そのまま空を舞い、目当ての神様のもとへ向かった。
「あれ、国御柱神さん、天御柱神さん。こんにちは」
「こんにちは。皆さん揃ってお話していたのですね。お邪魔だったかしら」
「ううん!今俺のことについて話してたんだぜ」
「ん?年神……お前まだその姿なのか?」
「そうなんだよ!普段だったら大人になってるはずだろ?こんなのおかしいぜ」
国御柱神様、天御柱神様がふわりと舞い降りながら合流する。
年神様の姿を見て、国御柱神様、天御柱神様も驚きを隠せないようだ。
「年神の言うとおりですね……何かの異変なのでしょうか」
「異変?え~大変~!ってことは、毘沙門天さんたちにもお知らせした方がいいかな~?」
「そのほうがいいかもな。
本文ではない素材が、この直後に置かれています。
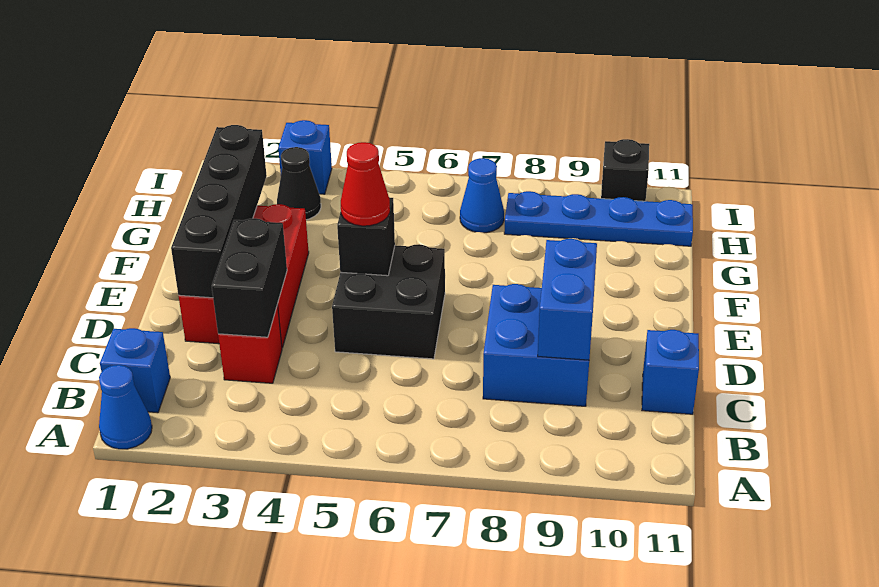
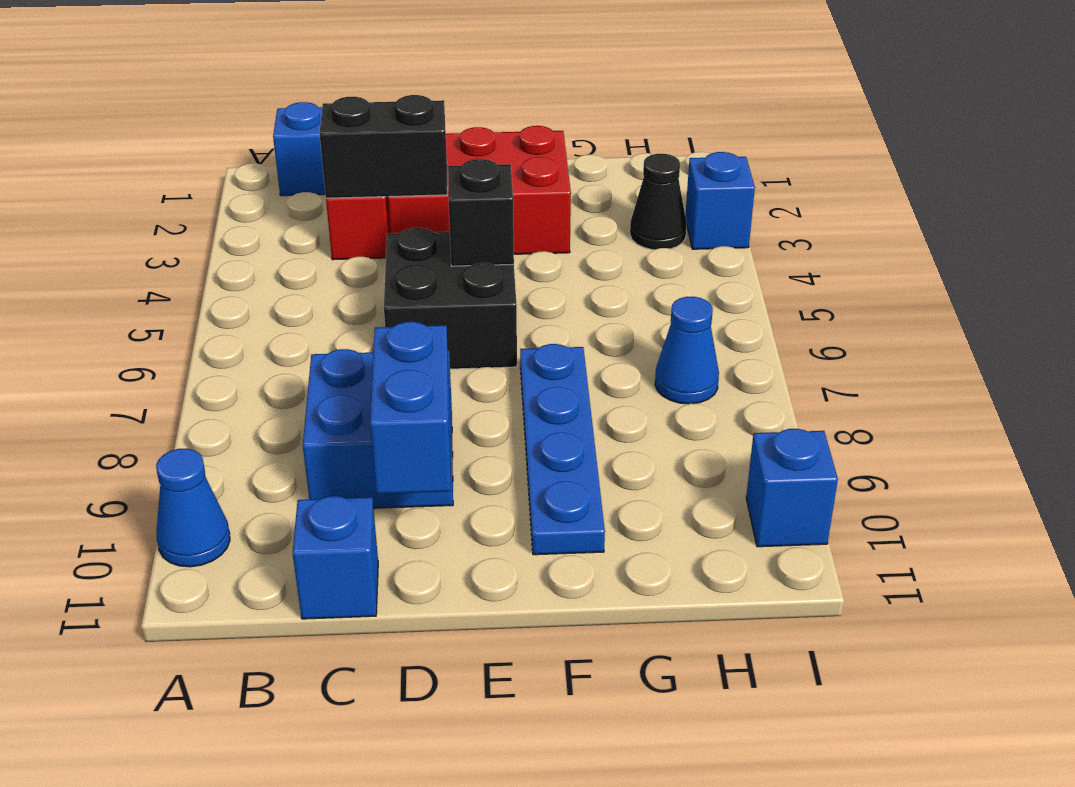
blue 1x1 cone [99,365,152,449] -> blue 1x1 cone moved to [156,449,230,567]
blue 1x2 brick [538,239,597,360] -> blue 1x2 brick turned to [370,322,451,494]
black 1x4 brick [171,125,267,298] -> none
red 1x1 cone [341,142,390,226] -> none
blue 1x4 plate [504,191,693,246] -> blue 1x4 plate moved to [520,344,605,555]
black 1x1 brick [601,139,649,201] -> blue 1x1 brick [746,429,838,547]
おかしな事態になってるのは間違いなさそうだ」
「……じゃ、じゃあ…わたしも、ウズメお姉ちゃんに、教える……!」
「年ちゃん、元に戻れるのかな……」
吉祥天様、阿多福様はそれぞれ他の神々にこの状況を伝えるべく一旦この場を去る。
「そう、これを見ていただけませんか?」
国御柱神様が懐にしまっていたタマゴの殻を取り出す。
「あ!それ、俺の殻だろ!なんで国御柱神が持ってんだ?」
「先ほどあちらで拾ったのですよ」
国御柱神様は拾った場所を指さす。
「何であんな所に落ちてたんだ?」
「原因はわからないんだけどな。これはお前が持ってたほうがいいだろ」
タマゴの殻は年神の手に渡されると、一層きらりと輝いて見えた。